There is another part of this crisis that again the Labor Party doesn't want to talk about: their mass migration agenda. Another thing it has to accept is that, when you bring in record of numbers of people into this country year after year without matching infrastructure, housing, energy and national capacity, while at the same time destroying our capacity to refine or extract our own fuel, you're going to have more demand. Without doing what is needed in order to make sure the system can handle it, you're going to have more demand for goods, more demand for freight, more demand for diesel powered transport, more demand for road, warehouses, logistics and supply chains. There will be more pressure on the whole system.

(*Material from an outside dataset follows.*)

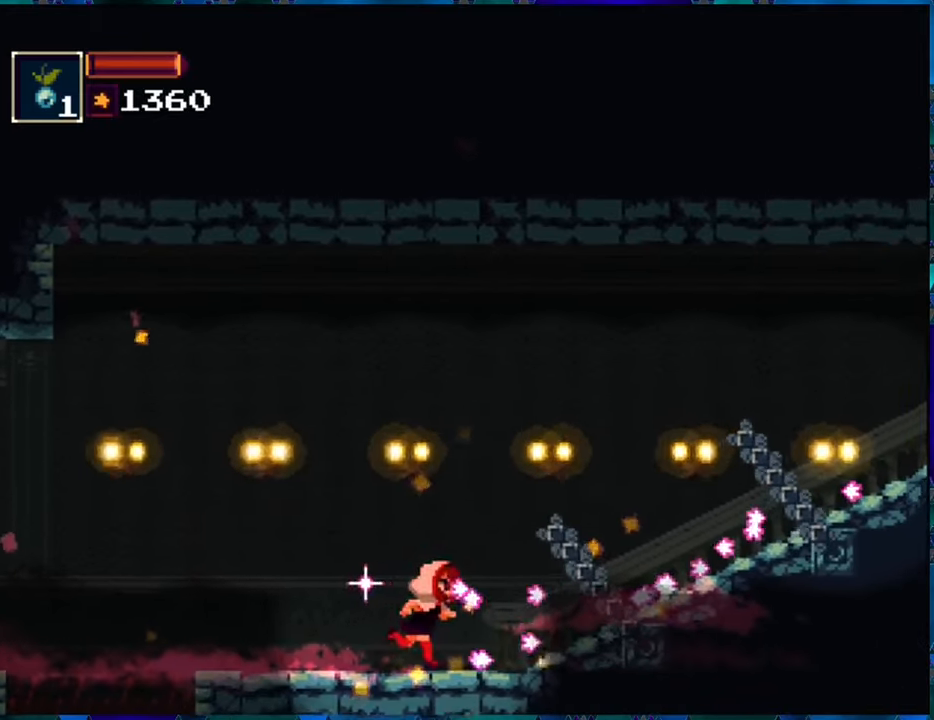
{"buttons": ["R1"], "left_stick": "center", "right_stick": "center", "events": [[50, "DPAD_RIGHT", "up"]]}
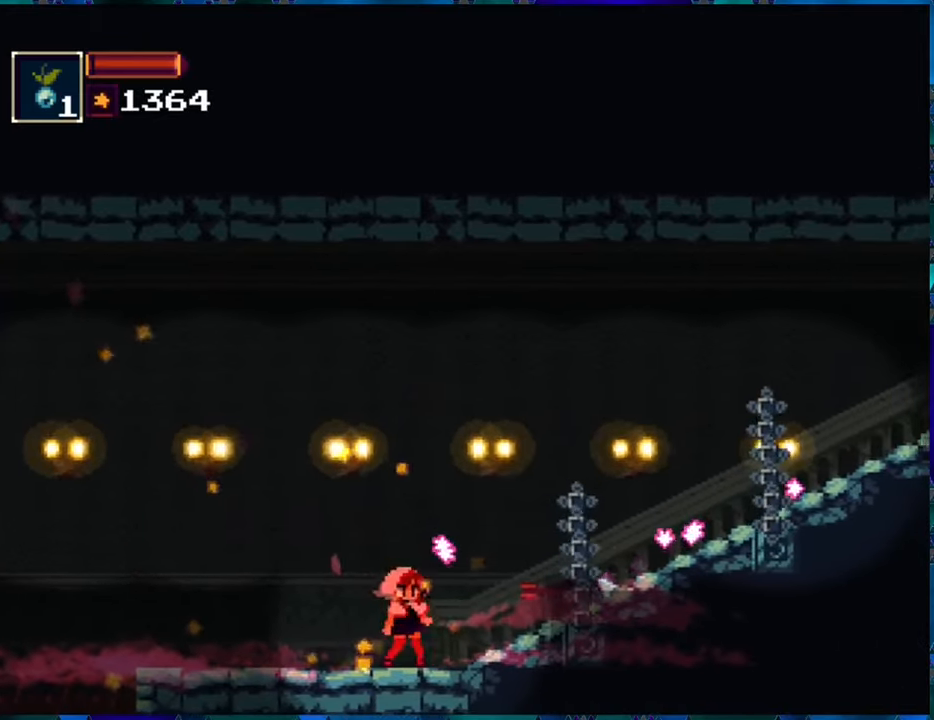
{"buttons": ["R1"], "left_stick": "center", "right_stick": "center", "events": []}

That also matters in a fuel crisis. If you already have a stretched country, stretched infrastructure, stretched housing and stretched energy supply, then any shock hits harder. That's exactly what Labor's mass migration agenda has done. It takes an already strained system and places even more demand on it, so when fuel costs spike or supplies are disrupted the consequences are worse because the baseline pressure was already high.
This is not about blaming individual migrants; it's about blaming Labor's failure to manage the system properly. It's about this government using mass migration as an economic crutch while refusing to build the infrastructure and productive capacity needed to support it. It's about this government chasing headline CPI growth, desperately attempting to patch over the cracks in the economy that their failure to invest in our capacity has caused. When a crisis occurs we are already under strain, we are already stretched, and that shock wave—that damage—flows on through.
They're saying we need to make sure that the fuel gets out of the city into the regions where we need it. One of the reasons our cities have such a need for fuel is that the population has been artificially boosted by a government obsessed with mass migration. In the end, their mass migration agenda has made this country more congested, more expensive, and made it harder for us to absorb shocks. It drives demand faster than supply can keep up with. It feeds the housing shortage, pushes up rents, pushes up wages in some sectors, overloads infrastructure and increases dependence on complex, fragile supply chains just to maintain normal life. That is why this issue cannot be looked in isolation.
The fuel crisis is not happening in a vacuum. It is hitting a country already under pressure from population growth well beyond what our system can comfortably absorb. If you have more people, you need more freight: more food moved, more goods moved, more construction material moved, more fuel consumed, more pressure on trucking, more wear on infrastructure and more exposure when things go wrong. And when things do go wrong—which they clearly have, because we are now in a crisis that this government is scrambling to deal with—who pays? It's the everyday Australians: the people paying the rent, the people buying groceries, the truckies and smaller owner-operators filling their tanks trying to keep their businesses alive—the family businesses that do not have the luxury of passing on every cost that comes down the line.
That is why mass migration is also part of this same pattern of failure, just like net zero. In practice, it often means more pressure on the nation, less resilience and a lower quality of life for the people already here. A government serious about our nation's sovereign capacity would be looking to dramatically slow the mass migration to a level we can sustain, because we can't sustain what is going on right now. A serious and sensible government would put Australians first in housing, infrastructure and economic planning. It would stop using population growth as a substitute for productivity and national strength. It would understand that resilience matters. Our capacity to stand on our own two feet matters.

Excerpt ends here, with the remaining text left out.